Alle, die noch nicht das Vergnügen hatten, "das Tier mit den zwei
Rücken" im Film gesehen zu haben, sind aufgefordert, an dieser Stelle
zu reflektieren, was sie bisher davon abgehalten hat. Denn ich will weniger
umreißen, was einen Pornofilm zu einem solchen macht, als den diskursiven
Hintergrund klären, auf dem bislang versucht wurde, Pornografie abzugrenzen
- um zu moralisieren, sie damit zu verbieten und zu stigmatisieren. Die Pornoprukduktion
hat sich dabei aber durchaus nicht zurückgehalten. So könnte man die
Intention des Genres darin sehen, zu provozieren und die Gesellschaft mit ihren
überkommenen Moralvorstellungen zu konfrontieren. Die Geschichte der Pornografie
ist ein Stellungskrieg an den Grenzen des Geschmacks.
1. Juristische Versuche
Das Gesetz
regelt den Umgang mit der Sexualität in den Medien im Strafgesetzbuch.
Dort findet sich unter § 184 die Anleitung, wie mit Pornografen umzugehen
sei und was noch erlaubt und was schon verboten (Sex mit Tieren, Kindern, Gewalt)
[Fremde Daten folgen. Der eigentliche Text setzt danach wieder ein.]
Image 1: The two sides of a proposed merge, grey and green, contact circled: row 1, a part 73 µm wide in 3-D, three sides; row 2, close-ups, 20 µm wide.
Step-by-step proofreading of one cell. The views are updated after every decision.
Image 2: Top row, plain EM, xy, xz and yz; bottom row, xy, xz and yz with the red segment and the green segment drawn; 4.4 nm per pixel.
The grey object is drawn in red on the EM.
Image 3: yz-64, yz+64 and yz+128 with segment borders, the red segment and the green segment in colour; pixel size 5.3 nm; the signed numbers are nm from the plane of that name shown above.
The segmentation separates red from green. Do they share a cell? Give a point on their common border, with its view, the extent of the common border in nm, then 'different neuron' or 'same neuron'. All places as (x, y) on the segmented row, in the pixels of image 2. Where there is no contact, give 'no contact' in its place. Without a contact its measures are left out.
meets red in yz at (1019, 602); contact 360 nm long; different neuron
ist. Eine Definition hingegen sucht man dort vergebens. Die ist Sache der Kommentare.
Das Gesetz selbst, so liest man beim Kölner Rechtswissenschaftler Thomas
Weigand, "nimmt kaum staatliche Finanzmittel in Anspruch und ist dennoch
zur Besänftigung öffentlicher Erregung bestens geeignet." Das
klingt zunächst so, als ginge es lediglich darum, ein paar aufgebrachte
Moralapostel zu beruhigen. Dass dem aber nicht so ist, zeigen eben jene Versuche
- im Kommentar zum § 184 - Pornografie zu definieren.
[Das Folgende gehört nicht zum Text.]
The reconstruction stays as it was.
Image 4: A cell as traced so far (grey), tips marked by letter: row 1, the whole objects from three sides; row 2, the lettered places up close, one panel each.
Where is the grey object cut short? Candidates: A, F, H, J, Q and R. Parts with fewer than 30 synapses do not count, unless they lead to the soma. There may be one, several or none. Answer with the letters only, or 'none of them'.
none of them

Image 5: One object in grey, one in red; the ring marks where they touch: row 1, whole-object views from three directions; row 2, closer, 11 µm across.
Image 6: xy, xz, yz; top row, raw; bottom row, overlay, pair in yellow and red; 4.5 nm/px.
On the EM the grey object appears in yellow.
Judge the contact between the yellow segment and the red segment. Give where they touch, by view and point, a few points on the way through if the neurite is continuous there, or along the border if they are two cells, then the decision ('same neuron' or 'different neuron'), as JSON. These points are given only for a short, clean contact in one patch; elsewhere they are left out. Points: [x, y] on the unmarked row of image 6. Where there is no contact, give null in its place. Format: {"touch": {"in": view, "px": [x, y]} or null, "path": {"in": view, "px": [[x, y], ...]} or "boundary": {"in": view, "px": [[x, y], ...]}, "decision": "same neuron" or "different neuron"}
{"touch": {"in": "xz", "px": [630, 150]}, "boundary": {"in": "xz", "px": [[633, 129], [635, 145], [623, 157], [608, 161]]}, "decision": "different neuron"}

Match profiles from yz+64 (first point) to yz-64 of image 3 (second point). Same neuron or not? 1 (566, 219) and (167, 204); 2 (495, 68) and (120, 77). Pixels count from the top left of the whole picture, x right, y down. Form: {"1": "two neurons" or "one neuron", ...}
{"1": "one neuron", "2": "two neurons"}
Der sogenannte "Leipziger Kommentar" zum Strafgesetzbuch gewährt
einen guten Einblick in die rechtliche Debatte: "Indizien für das
Vorliegen von Pornografie (im Sinne des Abs. 1 bis 3 § 184) können
sein: Der Verfall in die Sinnlichkeit, die Zunahmen der Frequenz der sexuellen
Betätigung und parallel dazu die abnehmende Satisfaktion, Promiskuität
und Anonymität, der Ausbau der Phantasie von Praktiken der Betätigung,
Süchtigkeit und dranghafte Unruhe, Darstellungen, in denen eine Frau zur
Ware und zum reinen Lustobjekt erniedrigt wird, Handlungen wie von Maschinen,
deren Teile auswechselbar sind, Exhibitionismus in Wort und Bild, Isolierung
der Sexualität vom Humanen, Lustgewinn ohne Schicksal und Liebe. Bei längerem
Text oder zusammenhängendem Bildmaterial [also auch Filmen, S.H.] kommt
es auf die Gesamttendenz an. Einzelne, für sich gesehen pornographische
Teile, können durch andere so überlagert sein, daß insgesamt
der pornographische Charakter verloren geht."
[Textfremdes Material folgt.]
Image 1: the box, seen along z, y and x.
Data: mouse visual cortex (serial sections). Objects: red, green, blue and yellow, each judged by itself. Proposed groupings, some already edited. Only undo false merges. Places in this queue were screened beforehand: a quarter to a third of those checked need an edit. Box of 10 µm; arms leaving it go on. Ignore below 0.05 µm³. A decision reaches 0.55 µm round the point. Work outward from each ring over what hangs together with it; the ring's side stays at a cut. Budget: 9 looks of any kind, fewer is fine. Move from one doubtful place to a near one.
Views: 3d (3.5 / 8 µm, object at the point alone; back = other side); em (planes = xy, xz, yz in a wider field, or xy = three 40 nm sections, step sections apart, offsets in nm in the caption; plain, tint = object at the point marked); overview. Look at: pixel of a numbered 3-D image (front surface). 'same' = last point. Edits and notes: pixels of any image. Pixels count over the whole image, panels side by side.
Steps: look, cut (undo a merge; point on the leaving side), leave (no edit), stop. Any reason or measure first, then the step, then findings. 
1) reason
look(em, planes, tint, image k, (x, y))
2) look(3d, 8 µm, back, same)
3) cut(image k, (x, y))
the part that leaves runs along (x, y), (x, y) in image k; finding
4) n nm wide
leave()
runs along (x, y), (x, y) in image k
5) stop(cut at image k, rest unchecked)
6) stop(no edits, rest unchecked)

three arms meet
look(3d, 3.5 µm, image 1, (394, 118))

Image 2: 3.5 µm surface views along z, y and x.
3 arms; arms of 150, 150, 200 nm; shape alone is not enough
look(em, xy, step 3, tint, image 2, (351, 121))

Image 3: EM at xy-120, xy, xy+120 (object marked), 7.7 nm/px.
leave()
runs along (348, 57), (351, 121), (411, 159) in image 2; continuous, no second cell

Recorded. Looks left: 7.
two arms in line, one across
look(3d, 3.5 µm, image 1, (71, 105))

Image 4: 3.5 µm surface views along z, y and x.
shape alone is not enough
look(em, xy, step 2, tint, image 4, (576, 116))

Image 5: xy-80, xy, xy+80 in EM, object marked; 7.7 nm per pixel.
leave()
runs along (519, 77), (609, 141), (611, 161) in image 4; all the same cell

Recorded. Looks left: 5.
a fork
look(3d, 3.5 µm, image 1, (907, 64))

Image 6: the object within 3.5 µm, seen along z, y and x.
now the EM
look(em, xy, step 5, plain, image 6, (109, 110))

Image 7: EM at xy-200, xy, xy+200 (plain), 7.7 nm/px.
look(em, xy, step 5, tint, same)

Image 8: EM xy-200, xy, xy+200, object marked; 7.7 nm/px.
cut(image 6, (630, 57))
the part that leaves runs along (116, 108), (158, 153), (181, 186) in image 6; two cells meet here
Diese Aufzählung zeigt zweierlei: Erstens: welche moralischen Vorstellungen
von Liebe, Sexualität und Körperlichkeit die Verfasser haben; und
zweitens: wie relativ solche Auffassungen sind, das heißt, wie sie je
nach Sozialisation, Problembewusstsein und Erfahrung schwanken können.
Das könnte daran liegen, dass man sich mit einer vorgefassten Meinung,
wie Sexualität, Liebe und Körper in der Kunst zu repräsentieren
sei, an einen Tisch gesetzt und darauf basierend obige Richtlinien verfasst
hat. Oftmals dienen solche Definitionen dazu, Kunst und Pornografie klar von
einander abzugrenzen und damit nach Möglichkeit auch noch zu definieren,
was Kunst ist.
Ein solches Vorgehen ist ideologisch. Die Frage allein, ob Pornografie gesetzlich
oder moralisch zu fassen sei, belegt dies. Zensurierung - die ja im besten (schlimmsten!)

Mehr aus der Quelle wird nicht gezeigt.